Para quem está começando agora, o mercado nunca teve tantas opções. Alvíssaras. Quebraram o aspecto sacro. Menos beatificação, mitificação, endeusamento. Nós fazemos um trabalho essencial para girar a economia, mas não somos artistas. Logo, chegue com os pés no chão, aproveite que ninguém tem o novo livro de regras, divirta-se com milhares de variáveis desse imprevisível mundo. Da arte, roube a atitude do Ridley Scott, que realizou “Alien” em 1979 e décadas depois arriscou-se a filmar em 3D. Respeite as gerações anteriores, estude, entenda como essa estrada foi asfaltada para você ter mais possibilidades. Não cometa o erro de se apegar demais às glórias de outrora. Ah, e muita calma nessa hora de matar as mídias. A todo instante, um pessoal embalado na colcha trendsetting tenta isso para, em seguida, rever as teorias. É mais soma do que subtração. É sobre coexistir.
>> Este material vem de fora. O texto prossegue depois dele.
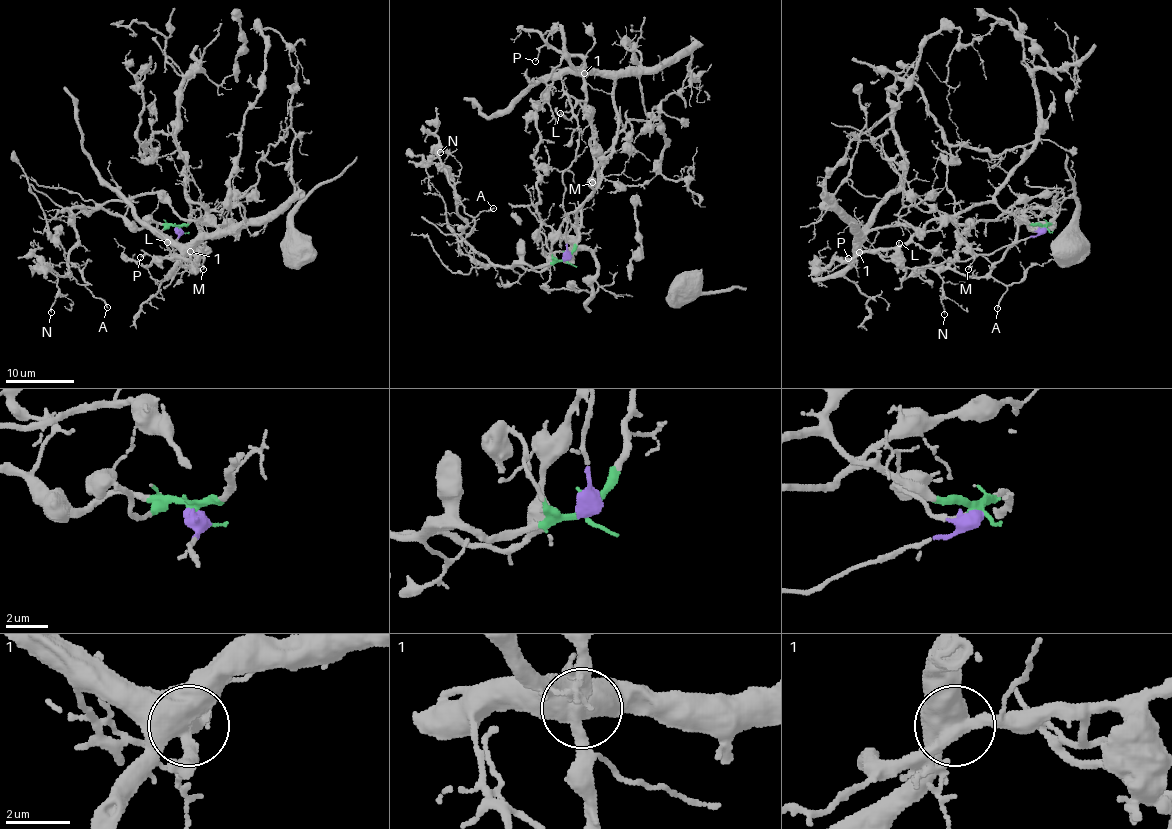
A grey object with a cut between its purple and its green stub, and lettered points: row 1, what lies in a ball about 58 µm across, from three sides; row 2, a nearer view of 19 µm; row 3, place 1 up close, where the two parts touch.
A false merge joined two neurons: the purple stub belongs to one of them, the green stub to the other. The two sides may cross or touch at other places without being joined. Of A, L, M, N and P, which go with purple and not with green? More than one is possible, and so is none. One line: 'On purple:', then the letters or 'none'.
On purple: none

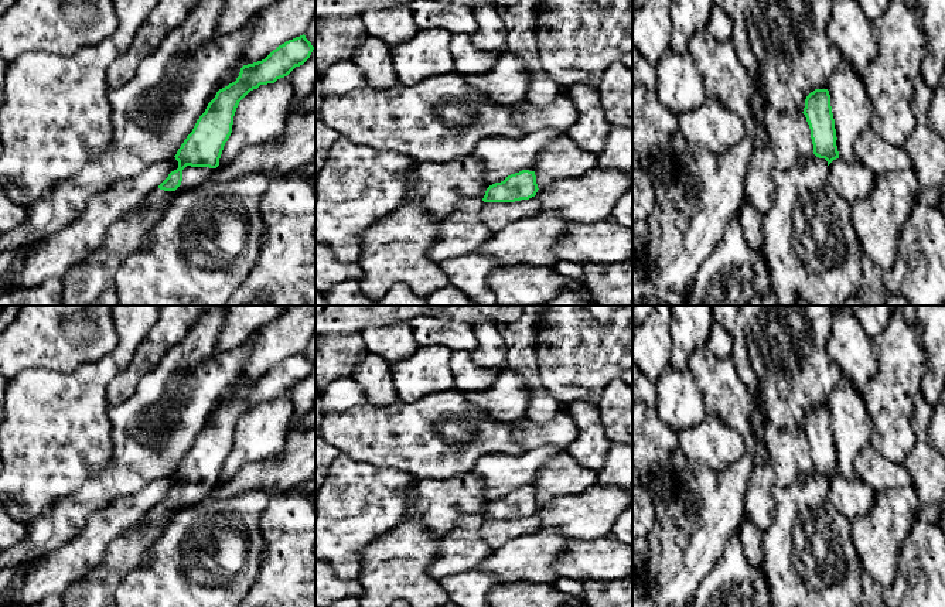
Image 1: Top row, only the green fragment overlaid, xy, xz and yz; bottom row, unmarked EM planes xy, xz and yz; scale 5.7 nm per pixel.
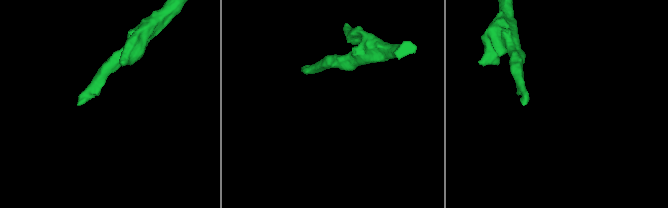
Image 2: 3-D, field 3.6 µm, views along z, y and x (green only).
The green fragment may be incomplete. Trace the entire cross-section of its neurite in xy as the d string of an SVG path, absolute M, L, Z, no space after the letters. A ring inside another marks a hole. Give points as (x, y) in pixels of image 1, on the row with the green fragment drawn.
M304 34L289 40L265 59L243 65L236 81L216 92L174 156L178 168L137 208L115 221L98 249L66 270L62 306L91 306L115 282L122 262L151 241L153 229L174 201L174 191L201 185L219 166L239 102L260 85L287 76L310 58L313 50Z

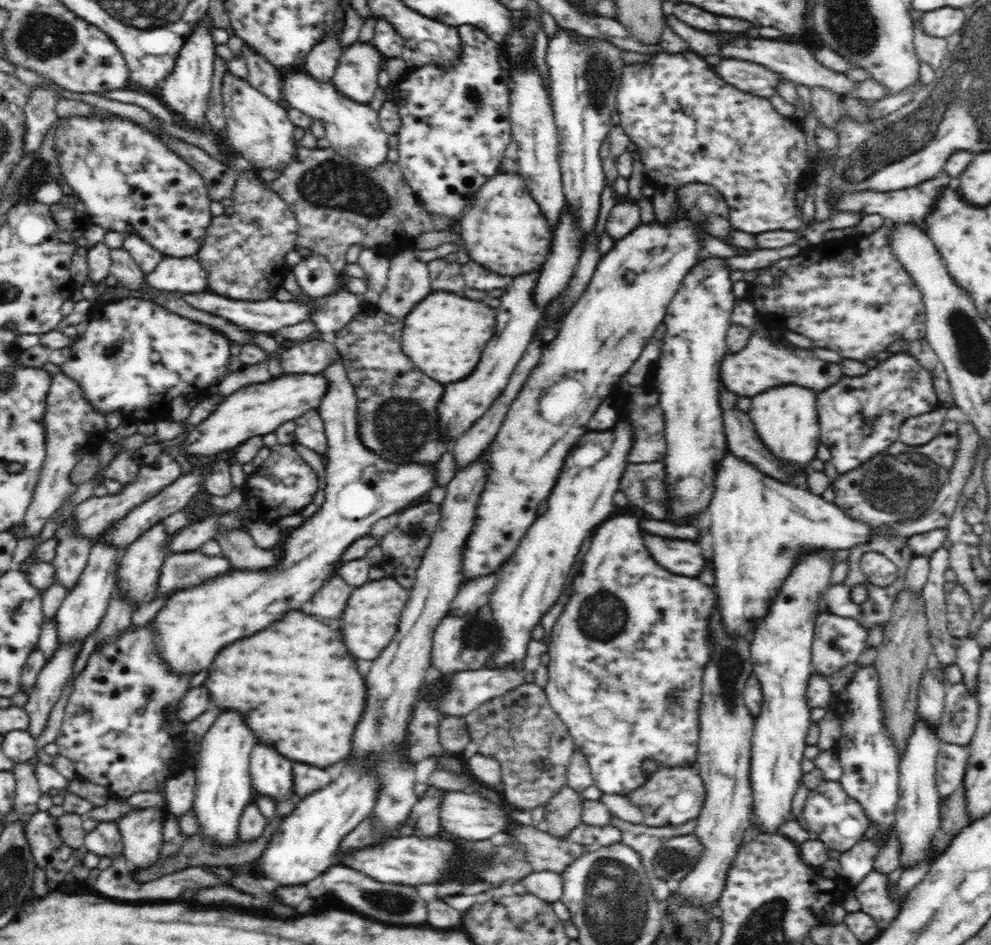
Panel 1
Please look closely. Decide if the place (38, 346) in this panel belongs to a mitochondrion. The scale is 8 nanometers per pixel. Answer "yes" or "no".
no

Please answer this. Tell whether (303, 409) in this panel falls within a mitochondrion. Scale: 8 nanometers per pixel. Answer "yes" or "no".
no

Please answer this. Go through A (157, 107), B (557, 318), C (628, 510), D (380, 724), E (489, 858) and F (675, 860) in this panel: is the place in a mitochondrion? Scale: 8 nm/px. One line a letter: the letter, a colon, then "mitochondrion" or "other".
A: other
B: other
C: other
D: mitochondrion
E: mitochondrion
F: mitochondrion

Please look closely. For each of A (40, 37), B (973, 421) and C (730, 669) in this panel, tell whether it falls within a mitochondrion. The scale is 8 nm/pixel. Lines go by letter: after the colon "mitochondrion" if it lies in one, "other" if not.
A: mitochondrion
B: other
C: mitochondrion

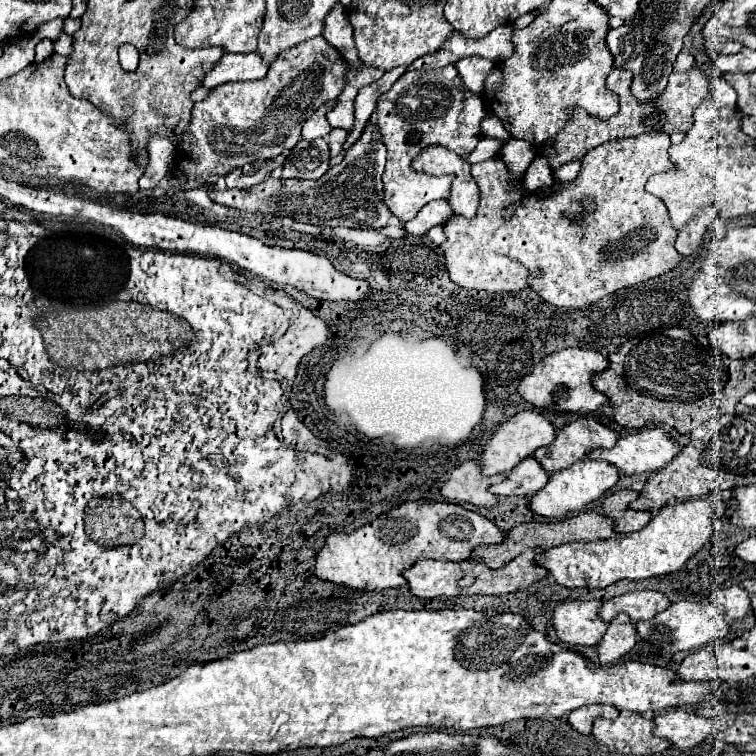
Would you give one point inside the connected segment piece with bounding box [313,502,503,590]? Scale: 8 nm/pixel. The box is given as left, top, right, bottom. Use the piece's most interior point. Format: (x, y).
(371, 558)

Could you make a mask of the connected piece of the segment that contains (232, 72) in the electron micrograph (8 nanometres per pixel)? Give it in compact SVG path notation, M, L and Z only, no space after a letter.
M257 52L251 54L225 54L211 70L205 74L201 86L215 88L225 82L235 80L261 80L267 74L269 66L259 58Z

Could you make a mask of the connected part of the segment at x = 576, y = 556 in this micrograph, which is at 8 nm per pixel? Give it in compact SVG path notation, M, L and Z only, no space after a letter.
M691 500L667 504L645 528L631 534L617 534L597 542L571 542L555 548L547 548L537 554L535 560L549 576L567 588L607 588L617 580L643 580L661 574L677 572L699 548L703 548L713 536L713 514L721 506L717 502Z

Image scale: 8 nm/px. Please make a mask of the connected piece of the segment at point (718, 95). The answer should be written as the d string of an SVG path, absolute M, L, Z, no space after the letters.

Lá da minha nostalgia, quero meu pudim de leite repleto de furinhos, e, quem sabe, um pica-pau maluco para perturbar as paredes da minha cabeça ao som de Figaro. De resto, é caminhar inquietamente para novos erros e torcer para ter mais maria-mole e gelatina colorida do que cocô de rato no que vem a seguir.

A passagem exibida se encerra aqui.